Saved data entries

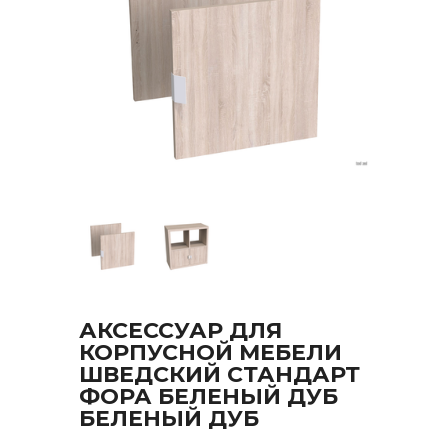
АКСЕССУАР ДЛЯ
КОРПУСНОЙ МЕБЕЛИ
ШВЕДСКИЙ СТАНДАРТ
ФОРА БЕЛЕНЫЙ ДУБ
БЕЛЕНЫЙ ДУБ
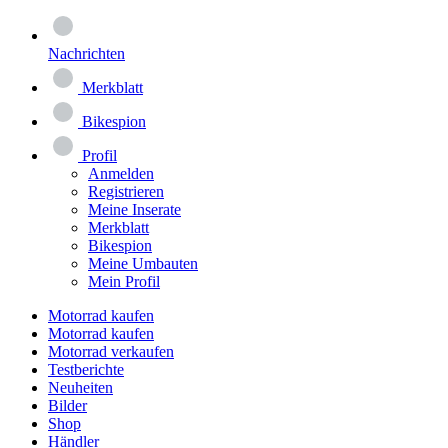
Nachrichten
Merkblatt
Bikespion
Profil
Anmelden
Registrieren
Meine Inserate
Merkblatt
Bikespion
Meine Umbauten
Mein Profil
Motorrad kaufen
Motorrad kaufen
Motorrad verkaufen
Testberichte
Neuheiten
Bilder
Shop
Händler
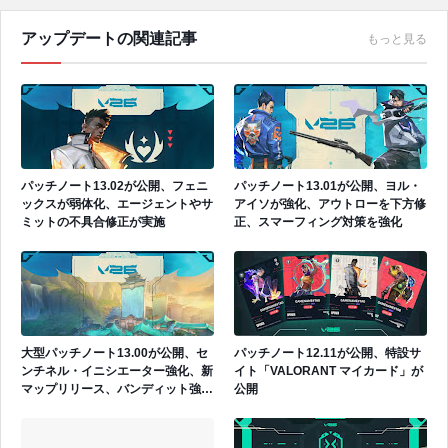
アップデートの関連記事
もっと見る
パッチノート13.02が公開、フェニ
パッチノート13.01が公開、ヨル・
ックスが弱体化、エージェントやサ
アイソが強化、アウトローを下方修
ミットの不具合修正が実施
正、スマーフィング対策を強化
大型パッチノート13.00が公開、セ
パッチノート12.11が公開、特設サ
ンチネル・イニシエーター強化、新
イト「VALORANT マイカード」が
マップリリース、バンディット強
公開
化、RR算出方法の調整など多数の
アップデートをリリース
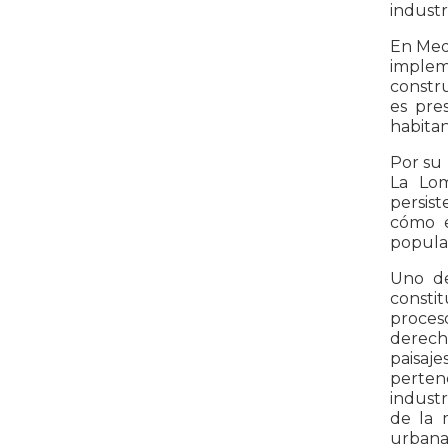
industri
En Mede
implem
constru
es pre
habitan
Por su 
La Lom
persist
cómo e
popular
Uno de
consti
proceso
derech
paisaj
perten
industr
de la 
urbanas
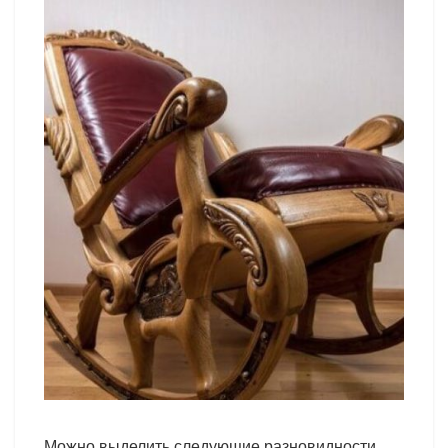
Можно выделить следующие разновидности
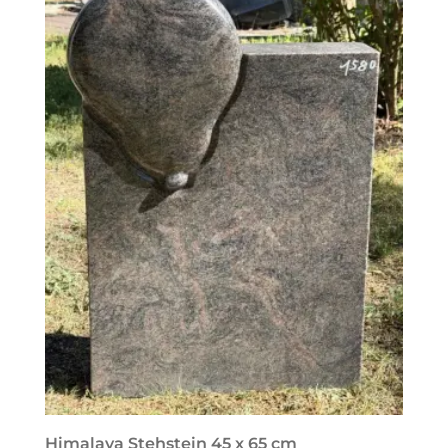
Himalaya Stehstein 45 x 65 cm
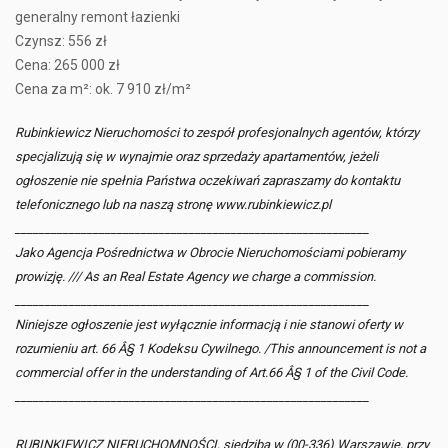
generalny remont łazienki
Czynsz: 556 zł
Cena: 265 000 zł
Cena za m²: ok. 7 910 zł/m²
Rubinkiewicz Nieruchomości to zespół profesjonalnych agentów, którzy
specjalizują się w wynajmie oraz sprzedaży apartamentów, jeżeli
ogłoszenie nie spełnia Państwa oczekiwań zapraszamy do kontaktu
telefonicznego lub na naszą stronę www.rubinkiewicz.pl
___________________________________________________________
Jako Agencja Pośrednictwa w Obrocie Nieruchomościami pobieramy
prowizję. /// As an Real Estate Agency we charge a commission.
___________________________________________________________
Niniejsze ogłoszenie jest wyłącznie informacją i nie stanowi oferty w
rozumieniu art. 66 Â§ 1 Kodeksu Cywilnego. /This announcement is not a
commercial offer in the understanding of Art.66 Â§ 1 of the Civil Code.
___________________________________________________________
RUBINKIEWICZ NIERUCHOMNOŚCI, siedzibą w (00-336) Warszawie, przy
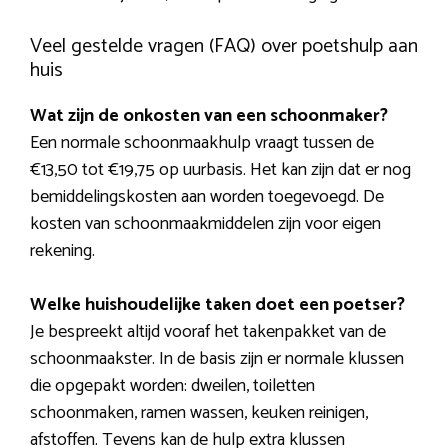
Veel gestelde vragen (FAQ) over poetshulp aan
huis
Wat zijn de onkosten van een schoonmaker?
Een normale schoonmaakhulp vraagt tussen de
€13,50 tot €19,75 op uurbasis. Het kan zijn dat er nog
bemiddelingskosten aan worden toegevoegd. De
kosten van schoonmaakmiddelen zijn voor eigen
rekening.
Welke huishoudelijke taken doet een poetser?
Je bespreekt altijd vooraf het takenpakket van de
schoonmaakster. In de basis zijn er normale klussen
die opgepakt worden: dweilen, toiletten
schoonmaken, ramen wassen, keuken reinigen,
afstoffen. Tevens kan de hulp extra klussen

- **TASK INSTRUCTIONS**
What is needed is an exact copy of only the lines above from the one with "КОРПУСНОЙ МЕБЕЛИ" to the one with "アップデートの関連記事", both kept, with every picture left out.

- **EXERCISE SOLUTION**
КОРПУСНОЙ МЕБЕЛИ
ШВЕДСКИЙ СТАНДАРТ
ФОРА БЕЛЕНЫЙ ДУБ
БЕЛЕНЫЙ ДУБ
Nachrichten
Merkblatt
Bikespion
Profil
Anmelden
Registrieren
Meine Inserate
Merkblatt
Bikespion
Meine Umbauten
Mein Profil
Motorrad kaufen
Motorrad kaufen
Motorrad verkaufen
Testberichte
Neuheiten
Bilder
Shop
Händler
アップデートの関連記事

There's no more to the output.